__Exercise brief__: Copy out all of the lines below exactly; the pictures do not belong in the copy.

---------- The data

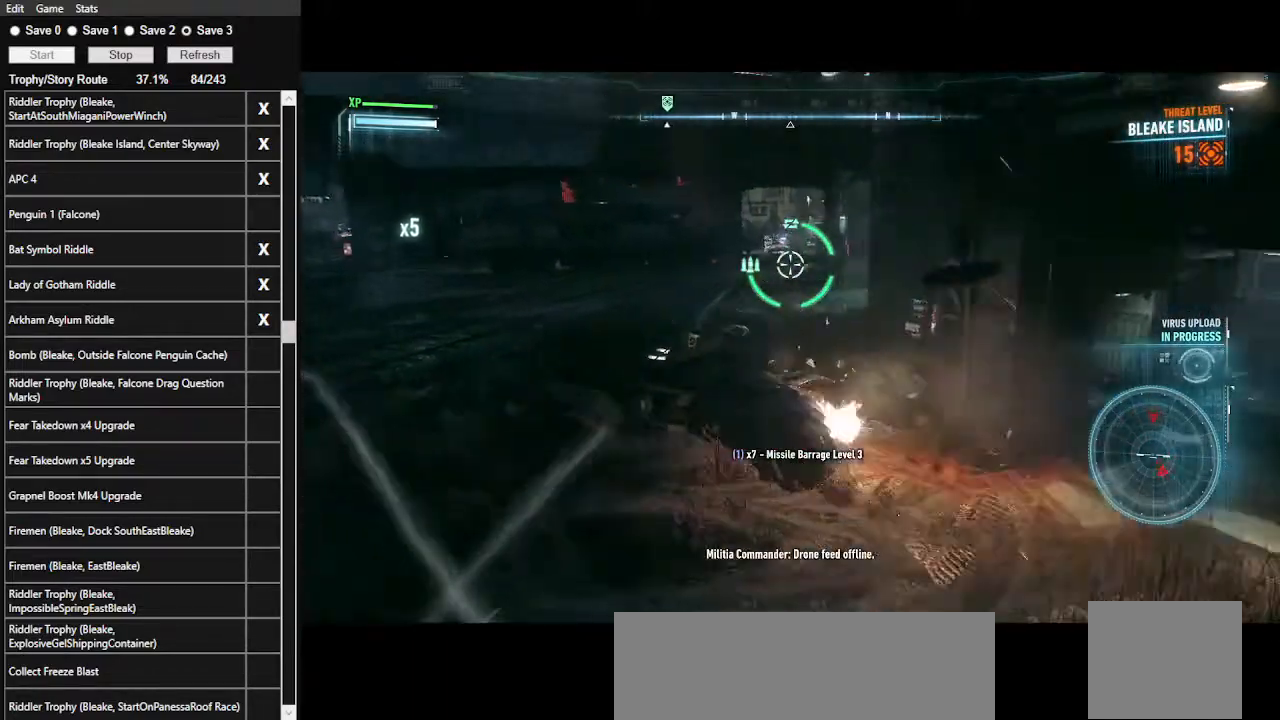
{"keys": ["d", "w"], "mouse": ["right"], "events": [[267, "d", "down"]]}
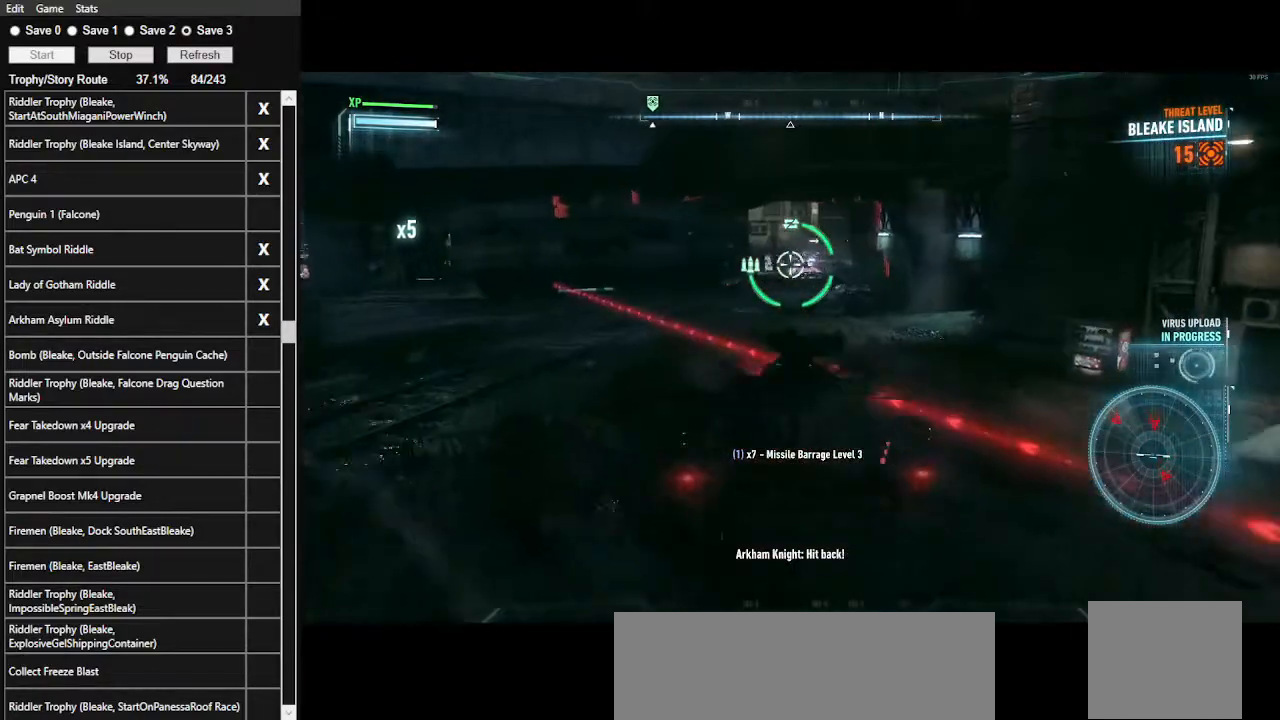
{"keys": ["a", "w"], "mouse": ["right"], "events": [[100, "d", "up"], [200, "mouse_wheel", "down"], [300, "mouse_wheel", "up"], [367, "a", "down"]]}
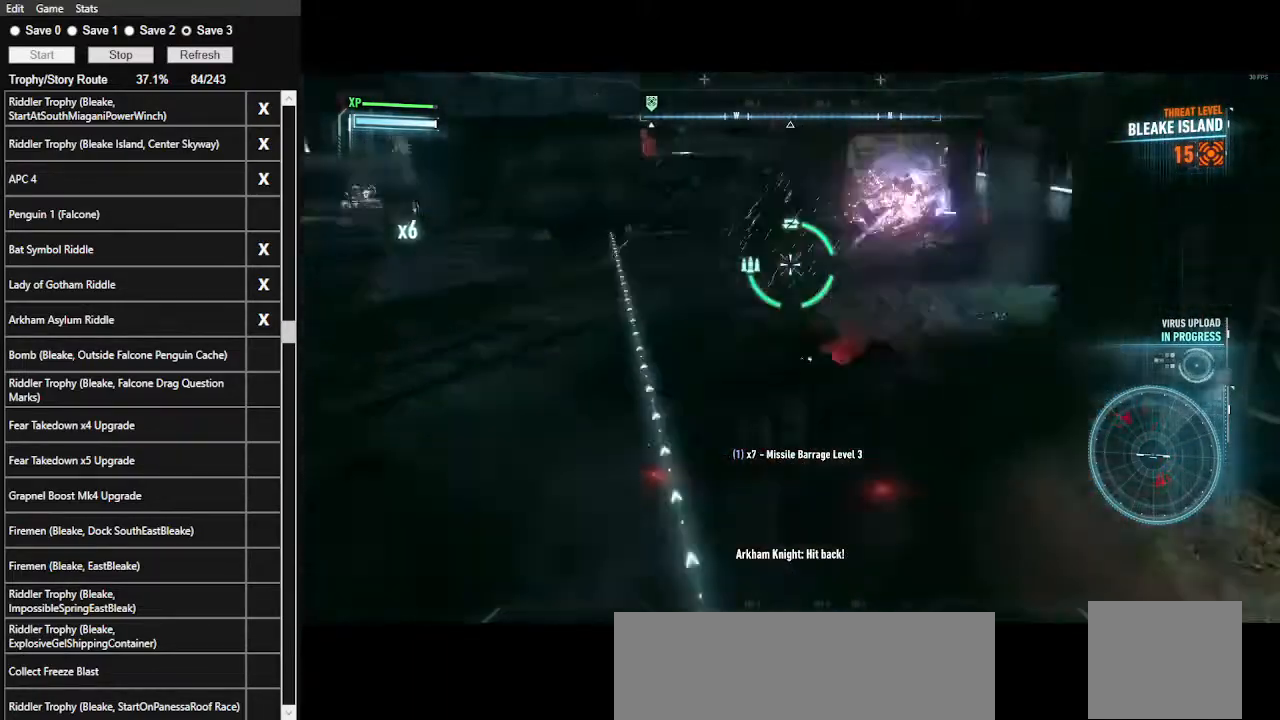
{"keys": ["a", "w"], "mouse": ["right"], "events": [[267, "space", "down"], [500, "space", "up"]]}
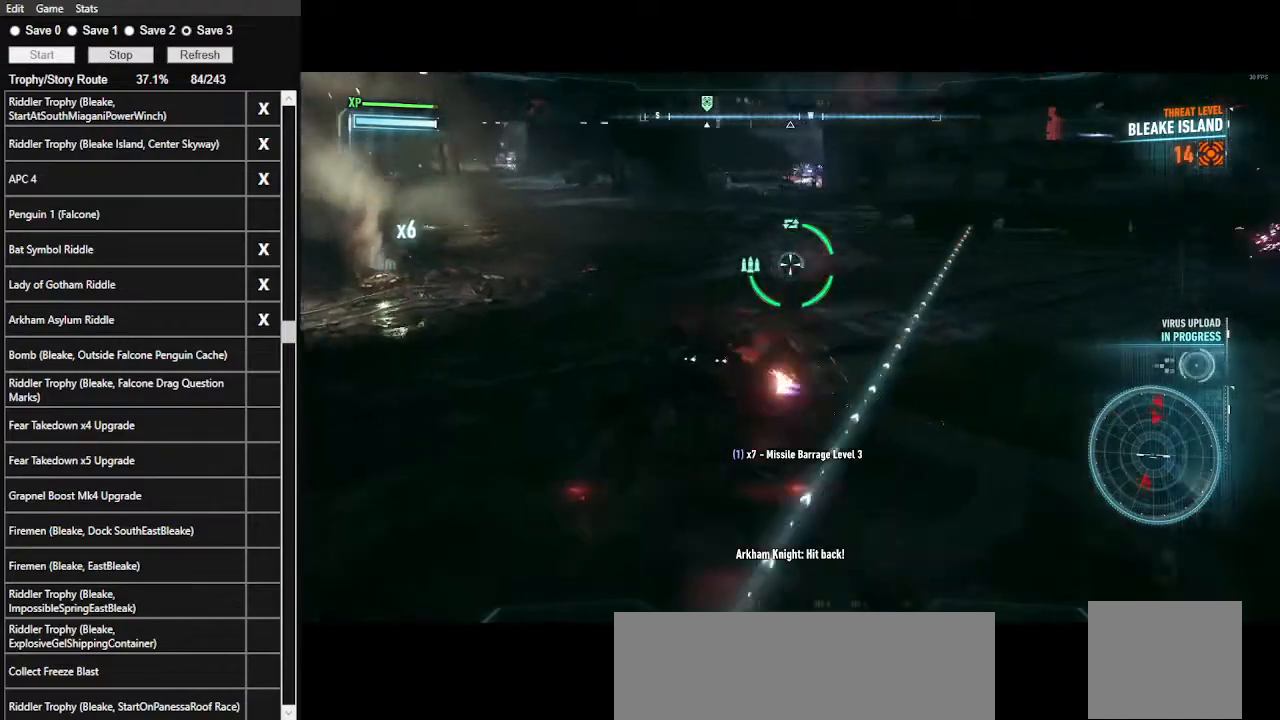
{"keys": ["a"], "mouse": ["right"], "events": [[467, "w", "up"]]}
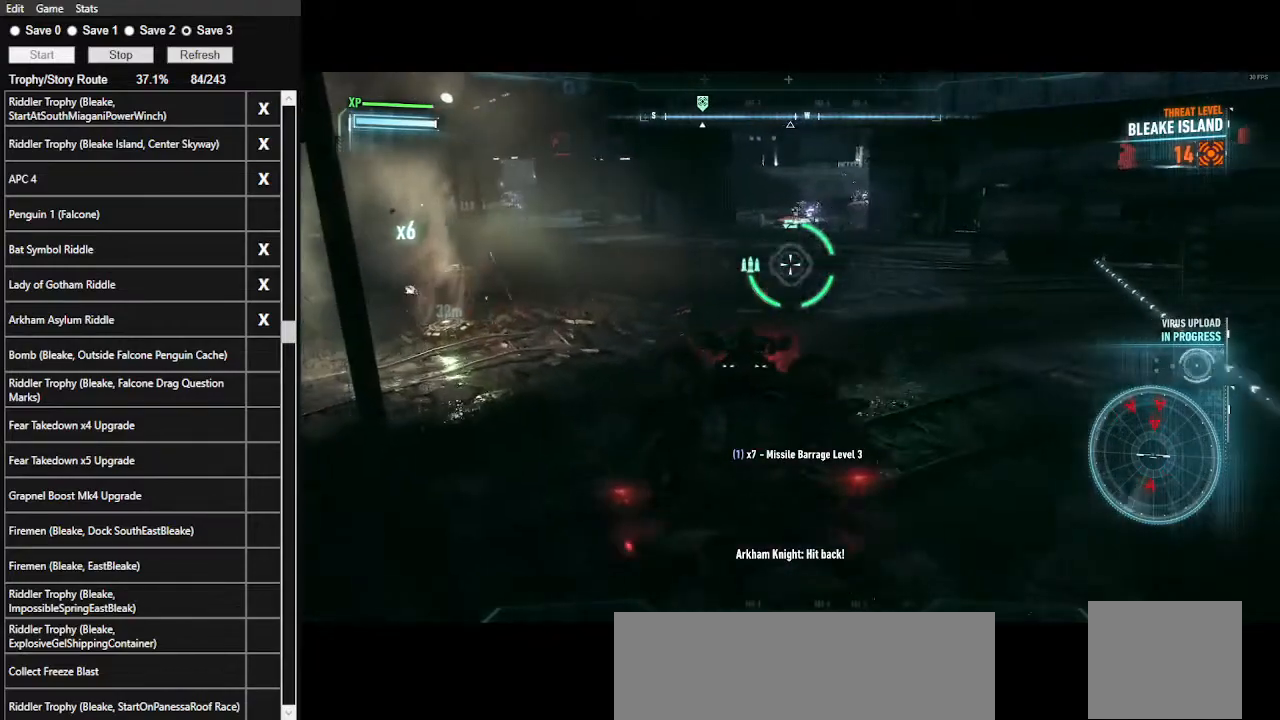
{"keys": [], "mouse": ["right"], "events": [[67, "a", "up"]]}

--------------------

__Solution__:
{"keys": ["d", "w"], "mouse": ["right"], "events": [[267, "d", "down"]]}
{"keys": ["a", "w"], "mouse": ["right"], "events": [[100, "d", "up"], [200, "mouse_wheel", "down"], [300, "mouse_wheel", "up"], [367, "a", "down"]]}
{"keys": ["a", "w"], "mouse": ["right"], "events": [[267, "space", "down"], [500, "space", "up"]]}
{"keys": ["a"], "mouse": ["right"], "events": [[467, "w", "up"]]}
{"keys": [], "mouse": ["right"], "events": [[67, "a", "up"]]}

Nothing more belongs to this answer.